| Requirement |
Every line from the first record below down to the line that includes "13·42 | 0·49 |" must be reproduced exactly; the pictures are not.

Data records:
*****
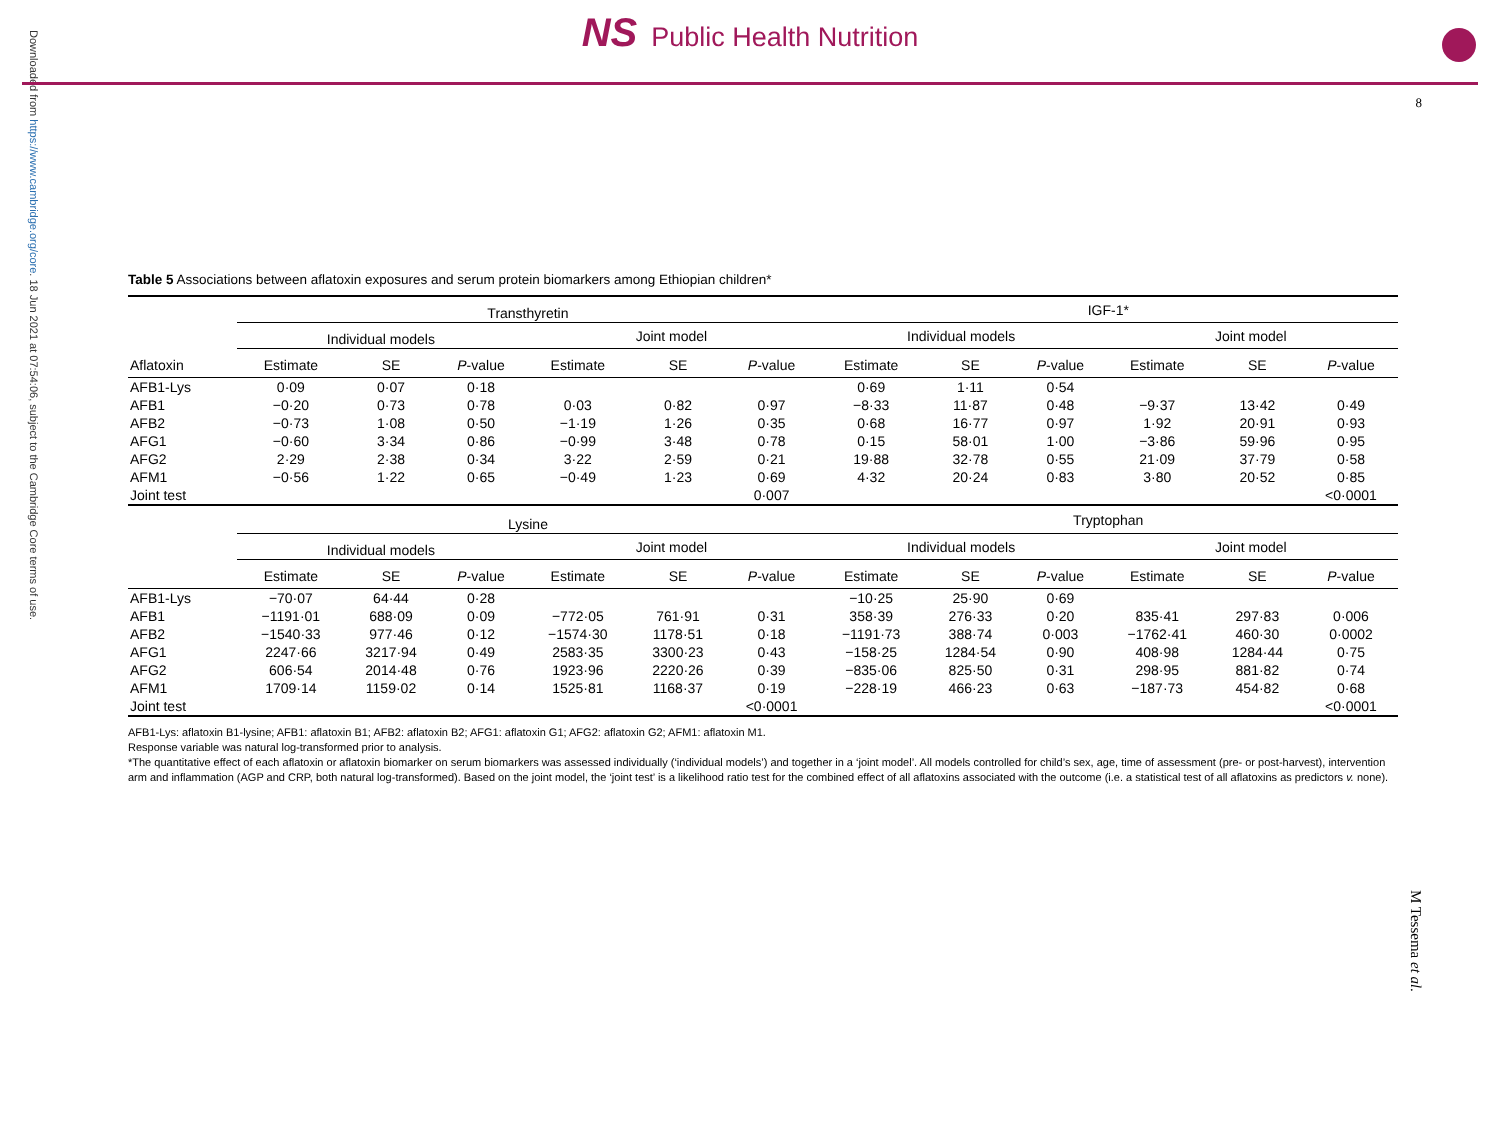Downloaded from https://www.cambridge.org/core. 18 Jun 2021 at 07:54:06, subject to the Cambridge Core terms of use.
NS Public Health Nutrition
8
M Tessema et al.
Table 5 Associations between aflatoxin exposures and serum protein biomarkers among Ethiopian children*
| | Transthyretin | | | | | | IGF-1* | | | | | |
| --- | --- | --- | --- | --- | --- | --- | --- | --- | --- | --- | --- | --- |
| | Individual models | | | Joint model | | | Individual models | | | Joint model | | |
| Aflatoxin | Estimate | SE | P -value | Estimate | SE | P -value | Estimate | SE | P -value | Estimate | SE | P -value |
| AFB1-Lys | 0·09 | 0·07 | 0·18 | | | | 0·69 | 1·11 | 0·54 | | | |
| AFB1 | −0·20 | 0·73 | 0·78 | 0·03 | 0·82 | 0·97 | −8·33 | 11·87 | 0·48 | −9·37 | 13·42 | 0·49 |
| AFB2 | −0·73 | 1·08 | 0·50 | −1·19 | 1·26 | 0·35 | 0·68 | 16·77 | 0·97 | 1·92 | 20·91 | 0·93 |
| AFG1 | −0·60 | 3·34 | 0·86 | −0·99 | 3·48 | 0·78 | 0·15 | 58·01 | 1·00 | −3·86 | 59·96 | 0·95 |
| AFG2 | 2·29 | 2·38 | 0·34 | 3·22 | 2·59 | 0·21 | 19·88 | 32·78 | 0·55 | 21·09 | 37·79 | 0·58 |
| AFM1 | −0·56 | 1·22 | 0·65 | −0·49 | 1·23 | 0·69 | 4·32 | 20·24 | 0·83 | 3·80 | 20·52 | 0·85 |
| Joint test | | | | | | 0·007 | | | | | | <0·0001 |
| | Lysine | | | | | | Tryptophan | | | | | |
| | Individual models | | | Joint model | | | Individual models | | | Joint model | | |
| | Estimate | SE | P -value | Estimate | SE | P -value | Estimate | SE | P -value | Estimate | SE | P -value |
| AFB1-Lys | −70·07 | 64·44 | 0·28 | | | | −10·25 | 25·90 | 0·69 | | | |
| AFB1 | −1191·01 | 688·09 | 0·09 | −772·05 | 761·91 | 0·31 | 358·39 | 276·33 | 0·20 | 835·41 | 297·83 | 0·006 |
| AFB2 | −1540·33 | 977·46 | 0·12 | −1574·30 | 1178·51 | 0·18 | −1191·73 | 388·74 | 0·003 | −1762·41 | 460·30 | 0·0002 |
| AFG1 | 2247·66 | 3217·94 | 0·49 | 2583·35 | 3300·23 | 0·43 | −158·25 | 1284·54 | 0·90 | 408·98 | 1284·44 | 0·75 |
| AFG2 | 606·54 | 2014·48 | 0·76 | 1923·96 | 2220·26 | 0·39 | −835·06 | 825·50 | 0·31 | 298·95 | 881·82 | 0·74 |
| AFM1 | 1709·14 | 1159·02 | 0·14 | 1525·81 | 1168·37 | 0·19 | −228·19 | 466·23 | 0·63 | −187·73 | 454·82 | 0·68 |
| Joint test | | | | | | <0·0001 | | | | | | <0·0001 |
AFB1-Lys: aflatoxin B1-lysine; AFB1: aflatoxin B1; AFB2: aflatoxin B2; AFG1: aflatoxin G1; AFG2: aflatoxin G2; AFM1: aflatoxin M1.
Response variable was natural log-transformed prior to analysis.
*The quantitative effect of each aflatoxin or aflatoxin biomarker on serum biomarkers was assessed individually (‘individual models’) and together in a ‘joint model’. All models controlled for child’s sex, age, time of assessment (pre- or post-harvest), intervention arm and inflammation (AGP and CRP, both natural log-transformed). Based on the joint model, the ‘joint test’ is a likelihood ratio test for the combined effect of all aflatoxins associated with the outcome (i.e. a statistical test of all aflatoxins as predictors v. none).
*****
| Answer |
Downloaded from https://www.cambridge.org/core. 18 Jun 2021 at 07:54:06, subject to the Cambridge Core terms of use.
NS Public Health Nutrition
8
M Tessema et al.
Table 5 Associations between aflatoxin exposures and serum protein biomarkers among Ethiopian children*
| | Transthyretin | | | | | | IGF-1* | | | | | |
| --- | --- | --- | --- | --- | --- | --- | --- | --- | --- | --- | --- | --- |
| | Individual models | | | Joint model | | | Individual models | | | Joint model | | |
| Aflatoxin | Estimate | SE | P -value | Estimate | SE | P -value | Estimate | SE | P -value | Estimate | SE | P -value |
| AFB1-Lys | 0·09 | 0·07 | 0·18 | | | | 0·69 | 1·11 | 0·54 | | | |
| AFB1 | −0·20 | 0·73 | 0·78 | 0·03 | 0·82 | 0·97 | −8·33 | 11·87 | 0·48 | −9·37 | 13·42 | 0·49 |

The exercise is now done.